2. Elle entrera en vigueur douze
mois après que les ratifications de deux Membres auront été enregistrées par le
Directeur général.
3. Par la suite, cette convention
entrera en vigueur pour chaque Membre douze mois après la date où sa
ratification aura été enregistrée.
Article 9
1. Tout Membre ayant ratifié la
présente convention peut la dénoncer à l'expiration d'une période de dix années
après la date de la mise en vigueur initiale de la convention, par un acte
communiqué au Directeur général du Bureau international du Travail et par lui enregistré.

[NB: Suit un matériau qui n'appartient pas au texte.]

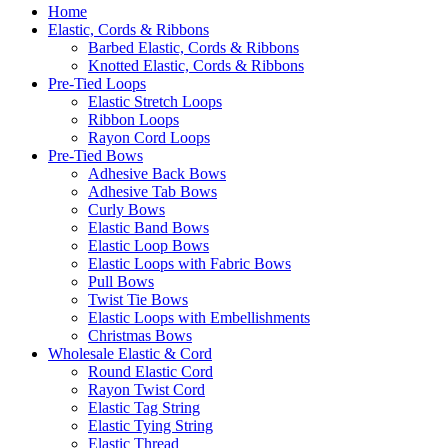
Home
Elastic, Cords & Ribbons
Barbed Elastic, Cords & Ribbons
Knotted Elastic, Cords & Ribbons
Pre-Tied Loops
Elastic Stretch Loops
Ribbon Loops
Rayon Cord Loops
Pre-Tied Bows
Adhesive Back Bows
Adhesive Tab Bows
Curly Bows
Elastic Band Bows
Elastic Loop Bows
Elastic Loops with Fabric Bows
Pull Bows
Twist Tie Bows
Elastic Loops with Embellishments
Christmas Bows
Wholesale Elastic & Cord
Round Elastic Cord
Rayon Twist Cord
Elastic Tag String
Elastic Tying String
Elastic Thread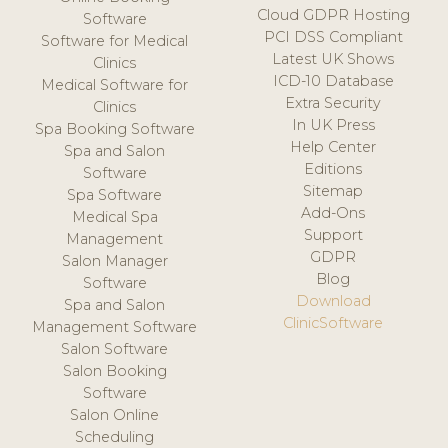
Cloud GDPR Hosting
Software
PCI DSS Compliant
Software for Medical
Latest UK Shows
Clinics
ICD-10 Database
Medical Software for
Extra Security
Clinics
In UK Press
Spa Booking Software
Help Center
Spa and Salon
Editions
Software
Sitemap
Spa Software
Add-Ons
Medical Spa
Support
Management
GDPR
Salon Manager
Blog
Software
Download
Spa and Salon
ClinicSoftware
Management Software
Salon Software
Salon Booking
Software
Salon Online
Scheduling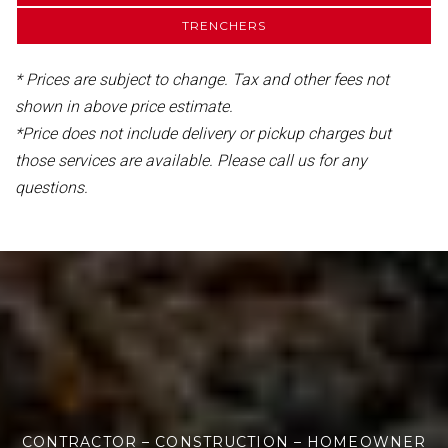
TRENCHERS
* Prices are subject to change. Tax and other fees not
shown in above price estimate.
*Price does not include delivery or pickup charges but
those services are available. Please call us for any
questions.
CONTRACTOR – CONSTRUCTION – HOMEOWNER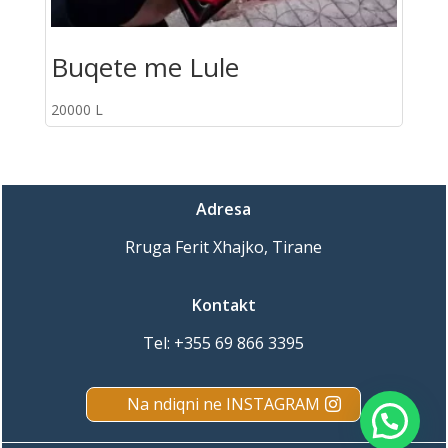
Buqete me Lule
20000
L
Adresa
Rruga Ferit Xhajko, Tirane
Kontakt
Tel:
+355 69 866 3395
Na ndiqni ne INSTAGRAM
Porosit online ne WhatsApp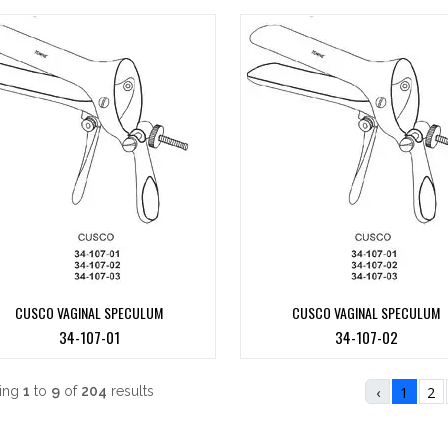
CUSCO VAGINAL SPECULUM
CUSCO VAGINAL SPECULUM
34-107-01
34-107-02
ing
1
to
9
of
204
results
‹
1
2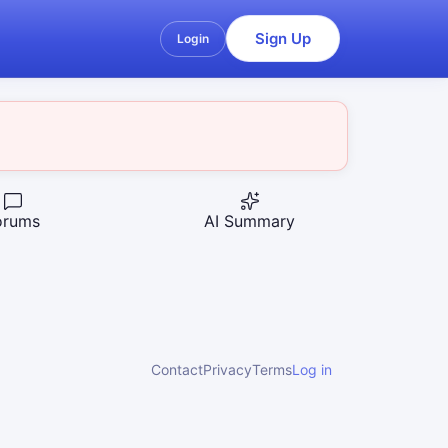
Sign Up
Login
orums
AI Summary
Contact
Privacy
Terms
Log in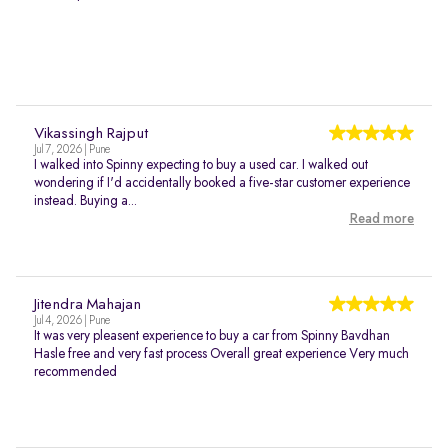
Vikassingh Rajput
Jul 7, 2026 | Pune
I walked into Spinny expecting to buy a used car. I walked out
wondering if I'd accidentally booked a five-star customer experience
instead. Buying a...
Read more
Jitendra Mahajan
Jul 4, 2026 | Pune
It was very pleasent experience to buy a car from Spinny Bavdhan
Hasle free and very fast process Overall great experience Very much
recommended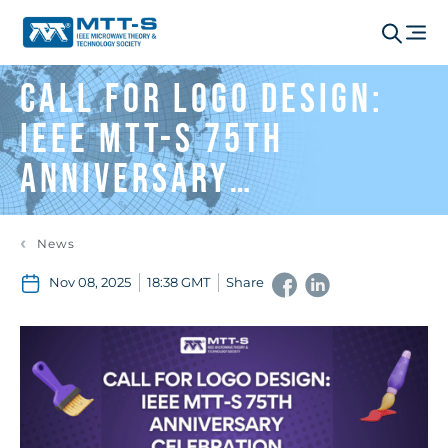
Call for Logo Design:
IEEE MTT-S 75th
Anniversary
Celebration
News
Nov 08, 2025
18:38 GMT
Share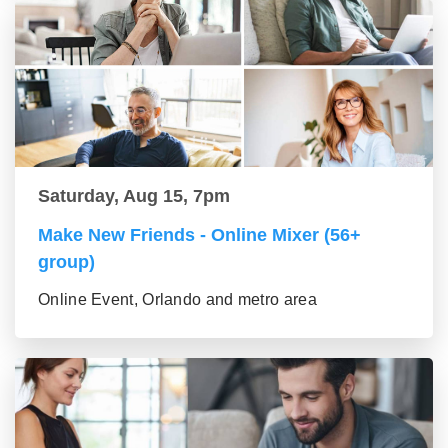
Saturday, Aug 15, 7pm
Make New Friends - Online Mixer (56+
group)
Online Event, Orlando and metro area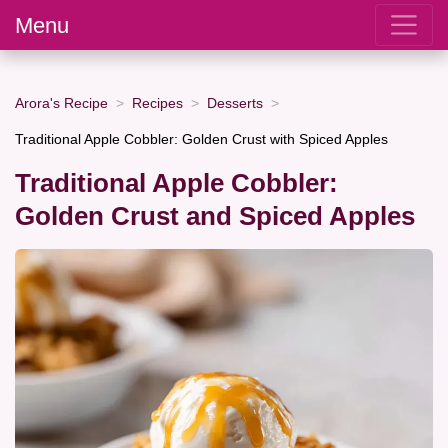
Menu
Arora's Recipe
Recipes
Desserts
Traditional Apple Cobbler: Golden Crust with Spiced Apples
Traditional Apple Cobbler:
Golden Crust and Spiced Apples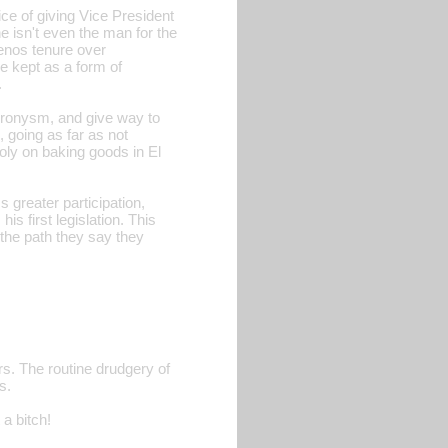
ce of giving Vice President
e isn't even the man for the
enos tenure over
e kept as a form of
.
-cronysm, and give way to
, going as far as not
ly on baking goods in El
s greater participation,
s first legislation. This
 the path they say they
rs. The routine drudgery of
s.
 a bitch!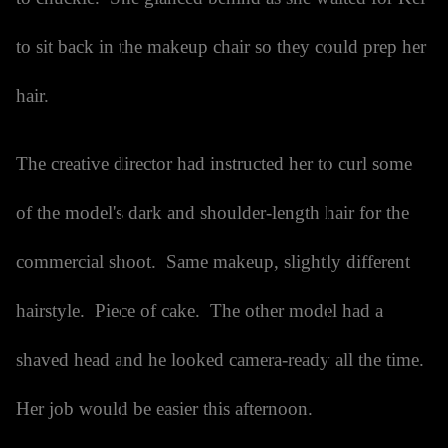
to sit back in the makeup chair so they could prep her
hair.
The creative director had instructed her to curl some
of the model's dark and shoulder-length hair for the
commercial shoot. Same makeup, slightly different
hairstyle. Piece of cake. The other model had a
shaved head and he looked camera-ready all the time.
Her job would be easier this afternoon.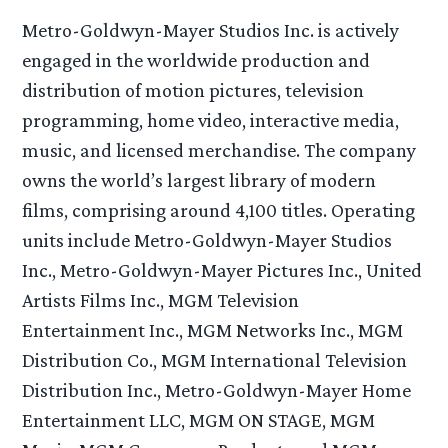
Metro-Goldwyn-Mayer Studios Inc. is actively
engaged in the worldwide production and
distribution of motion pictures, television
programming, home video, interactive media,
music, and licensed merchandise. The company
owns the world’s largest library of modern
films, comprising around 4,100 titles. Operating
units include Metro-Goldwyn-Mayer Studios
Inc., Metro-Goldwyn-Mayer Pictures Inc., United
Artists Films Inc., MGM Television
Entertainment Inc., MGM Networks Inc., MGM
Distribution Co., MGM International Television
Distribution Inc., Metro-Goldwyn-Mayer Home
Entertainment LLC, MGM ON STAGE, MGM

La dénonciation ne prendra effet qu'une année
après avoir été enregistrée.
2. Tout Membre ayant ratifié la
présente convention qui, dans le délai d'une année après l'expiration de la
période de dix années mentionnée au paragraphe précédent, ne fera pas usage de
la faculté de dénonciation prévue par le présent article sera lié pour une
nouvelle période de dix années et, par la suite, pourra dénoncer la présente
convention à l'expiration de chaque période de dix années dans les conditions
prévues au présent article.
Article 10
1. Le Directeur général du Bureau
international du Travail notifiera à tous les Membres de l'Organisation
internationale du Travail l'enregistrement de toutes les ratifications et dénonciations
qui lui seront communiquées par les Membres de l'Organisation.
2. En notifiant aux Membres de
l'Organisation l'enregistrement de la deuxième ratification qui lui aura été
communiquée, le Directeur général appellera l'attention des Membres de l'Organisation
sur la date à laquelle la présente convention entrera en vigueur.
Article 11
Le Directeur général du Bureau
international du Travail communiquera au Secrétaire général des Nations Unies,
aux fins d'enregistrement, conformément à l'article 102 de la Charte des
Nations Unies, des renseignements complets au sujet de toutes ratifications et
de tous actes de dénonciation qu'il aura enregistrés conformément aux articles
précédents.
Article 12
Chaque fois qu'il le jugera
nécessaire, le Conseil d'administration du Bureau international du travail
présentera à la Conférence générale un rapport sur l'application de la présente
convention et examinera s'il y a lieu d'inscrire à l'ordre du jour de la
Conférence la question de sa révision totale ou partielle.
Article 13
1. Au cas où la Conférence
adopterait une nouvelle convention portant révision totale ou partielle de la
présente convention, et à moins que la nouvelle convention ne dispose
autrement:
a) la ratification par un Membre de
la nouvelle convention portant revision entraînerait de plein droit, nonobstant
l'article 9 ci-dessus, dénonciation immédiate de la présente convention, sous
réserve que la nouvelle convention portant revision soit entrée en vigueur;
b) à partir de la date de l'entrée
en vigueur de la nouvelle convention portant revision, la présente convention
cesserait d'être ouverte à la ratification des Membres.
2. La présente convention
demeurerait en tout cas en vigueur dans sa forme et teneur pour les Membres qui
l'auraient ratifiée et qui ne ratifieraient pas la convention portant revision.
Article 14
Les versions française et anglaise
du texte de la présente convention font également foi.